▶ **Textauszug**
Seit 20 Jahren nehmen aufgeklärte Ostdeutsche weder an »Super-Wahljahren« teil, noch teilen sie die inszenierte Spannung von »Wahlkämpfen«, mit der sich Westdeutsche alle paar Jahre vom Klassenkampf ablenken lassen. Lange wurden sie dafür als Demokratieverächter verachtet. Läppische Prozentzahlen galten als Gradmesser ihrer Assimilation. Verwählten sich doch mal ein paar, hätte man die falsche Partei am liebsten gleich verboten. Und natürlich vergaßen die neuen Staatsbürgerkunde-Lehrer aus dem Westen in ihrer Empörung gern, dass die NPD lange vor ihren lächerlichen Auftritten in Dresden und Schwerin auch schon in den Landtagen von Hessen, Bayern, Bremen, Rheinland-Pfalz, Niedersachsen und Schleswig-Holstein saß. Statt alle Ergebnisse im Osten ehrlicherweise zu halbieren und den vielen Nichtwählern zu danken, die sich anders entschieden haben, sollten die sich auch noch dafür schämen. Demokratie: Note sechs. Nachsitzen!

In Wahrheit war der Osten nur einmal mehr Vorreiter einer Bewegung, als sich im Westen noch niemand vor selbstgerechten »Wutbürgern« oder »Piraten« gruselte und Politikredakteure »Ansichten eines Nichtwählers« als bürgerlichen Ungehorsam ausgaben. Das stille Nein hat hierzulande Tradition. Die reicht bis vor 1989 zurück, zumindest bei etwa einem Prozent, wenn man mal die gefälschten Statistiken der DDR zu Grunde legt. Und damals wurden renitente Leute noch von Wahlhelfern zu Hause besucht oder schon schief angeschaut, wenn sie nur die Wahlkabine benutzten.

(Einträge mit Koordinaten von Orientierungspunkten)
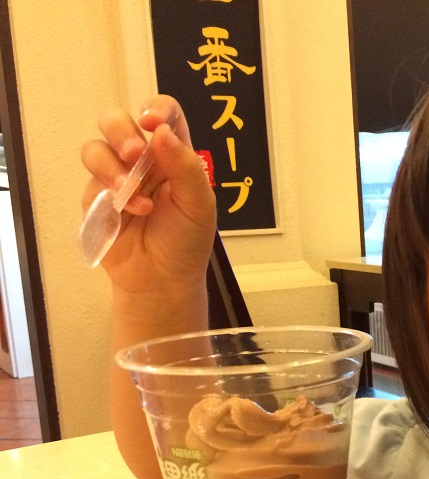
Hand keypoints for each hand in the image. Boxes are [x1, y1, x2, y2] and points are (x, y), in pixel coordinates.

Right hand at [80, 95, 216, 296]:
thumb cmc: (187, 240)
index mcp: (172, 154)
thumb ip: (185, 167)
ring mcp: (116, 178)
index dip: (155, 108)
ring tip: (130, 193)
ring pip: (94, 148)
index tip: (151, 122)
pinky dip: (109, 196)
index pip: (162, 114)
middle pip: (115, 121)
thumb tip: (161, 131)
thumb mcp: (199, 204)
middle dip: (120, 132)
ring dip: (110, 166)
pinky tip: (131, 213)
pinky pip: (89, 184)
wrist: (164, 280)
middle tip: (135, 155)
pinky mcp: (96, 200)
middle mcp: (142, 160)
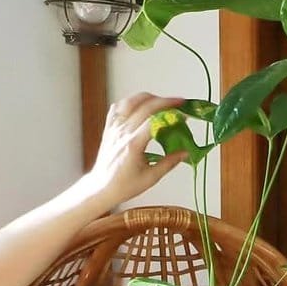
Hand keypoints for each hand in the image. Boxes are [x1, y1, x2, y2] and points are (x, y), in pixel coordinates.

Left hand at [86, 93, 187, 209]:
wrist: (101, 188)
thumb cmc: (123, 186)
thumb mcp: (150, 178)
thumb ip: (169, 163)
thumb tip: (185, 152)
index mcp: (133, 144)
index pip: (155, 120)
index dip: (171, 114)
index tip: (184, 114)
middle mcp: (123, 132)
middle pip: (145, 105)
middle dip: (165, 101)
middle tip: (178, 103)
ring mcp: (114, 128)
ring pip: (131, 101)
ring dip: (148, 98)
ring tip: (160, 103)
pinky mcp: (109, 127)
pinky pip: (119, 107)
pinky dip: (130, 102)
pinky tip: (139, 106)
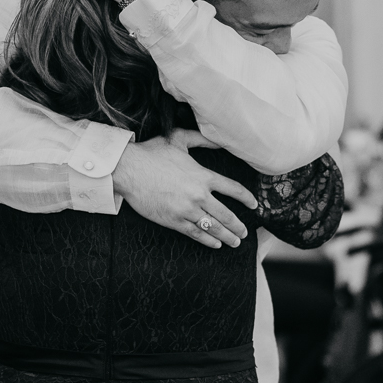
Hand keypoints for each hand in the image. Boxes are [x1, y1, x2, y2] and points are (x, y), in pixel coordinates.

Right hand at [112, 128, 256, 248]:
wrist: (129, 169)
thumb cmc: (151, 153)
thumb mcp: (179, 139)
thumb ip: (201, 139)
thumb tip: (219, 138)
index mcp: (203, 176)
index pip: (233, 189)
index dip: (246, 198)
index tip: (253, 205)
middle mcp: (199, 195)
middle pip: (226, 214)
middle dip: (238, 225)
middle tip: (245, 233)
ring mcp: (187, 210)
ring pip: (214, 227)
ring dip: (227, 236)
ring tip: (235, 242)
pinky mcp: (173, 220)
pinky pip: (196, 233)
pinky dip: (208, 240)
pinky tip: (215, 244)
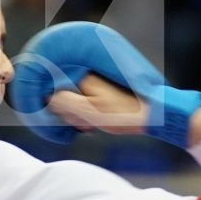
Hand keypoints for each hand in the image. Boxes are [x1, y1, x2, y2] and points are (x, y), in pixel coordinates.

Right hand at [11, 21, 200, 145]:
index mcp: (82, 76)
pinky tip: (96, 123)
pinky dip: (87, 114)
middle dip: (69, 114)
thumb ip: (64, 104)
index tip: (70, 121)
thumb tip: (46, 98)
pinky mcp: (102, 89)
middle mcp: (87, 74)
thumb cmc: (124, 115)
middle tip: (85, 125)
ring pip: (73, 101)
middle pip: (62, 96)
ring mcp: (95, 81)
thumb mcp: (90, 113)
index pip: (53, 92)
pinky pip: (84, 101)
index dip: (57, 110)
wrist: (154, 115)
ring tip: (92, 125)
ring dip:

▶ **Arbeitsanweisungen**
A - Entnimm dem Textauszug über ostdeutsche Nichtwähler alles von „In Wahrheit war“ bis hinunter zu „die Wahlkabine benutzten.“.
B - Zähle alle Länder auf, in deren Landtagen die NPD laut dem Text über ostdeutsche Nichtwähler schon vor ihren Auftritten in Dresden und Schwerin saß.
C - Führe den Text über ostdeutsche Nichtwähler nach seinem letzten Satz weiter.

▶ **Gelöste Aufgaben**
A -
In Wahrheit war der Osten nur einmal mehr Vorreiter einer Bewegung, als sich im Westen noch niemand vor selbstgerechten »Wutbürgern« oder »Piraten« gruselte und Politikredakteure »Ansichten eines Nichtwählers« als bürgerlichen Ungehorsam ausgaben. Das stille Nein hat hierzulande Tradition. Die reicht bis vor 1989 zurück, zumindest bei etwa einem Prozent, wenn man mal die gefälschten Statistiken der DDR zu Grunde legt. Und damals wurden renitente Leute noch von Wahlhelfern zu Hause besucht oder schon schief angeschaut, wenn sie nur die Wahlkabine benutzten.

B - Hessen, Bayern, Bremen, Rheinland-Pfalz, Niedersachsen, Schleswig-Holstein

C -
Heute fühlen sich die gleichen Menschen von westdeutschen Medien zur Wahl gegängelt. Auch deshalb sagen sie in Umfragen lieber einmal zu viel Nein als noch einmal zu wenig. Das wirkt dann, als würden sie sich inzwischen mehr mit der DDR identifizieren als damals. Dabei wehren sie sich nur auf ihre Art gegen jeden neuen Versuch, wieder zu den einzig richtigen Antworten erzogen zu werden. Sobald ein Bekenntnis verlangt wird wie früher von der SED-Propaganda, werden sie misstrauisch. Was soll ein voll arbeitender Leiharbeiter auch über seine materielle Zufriedenheit sagen, wenn er nicht davon leben kann? Oder auf die dümmlichste Formulierung von allen, ob jemand »im Westen angekommen« sei – je nachdem, wie sehr er sich inzwischen wieder in Anpassung übt? Wir wollten das Volk sein, nicht mehr folgsam. Warum also wählen – und vor allem wen?

Die meisten Ostdeutschen sind alt genug, um noch zu wissen, wer hinter der Linken steckt, aber auch mit 80 noch zu jung für die CDU. Sie sind weder reich noch blöd genug für die FDP, denn wer keine Steuern zahlt, braucht auch keine leeren Steuerversprechen. Niemand hat vergessen, welche Parteien zuerst damit anfingen, wieder in zweifelhafte Kriege zu ziehen, und gleichzeitig die passende Rekrutierungskampagne »Hartz IV« für die »ostdeutsche Unterschichten«-Armee (Michael Wolffsohn) ausriefen. Und wer oder was soll eigentlich heute noch Bündnis 90 an den Grünen sein?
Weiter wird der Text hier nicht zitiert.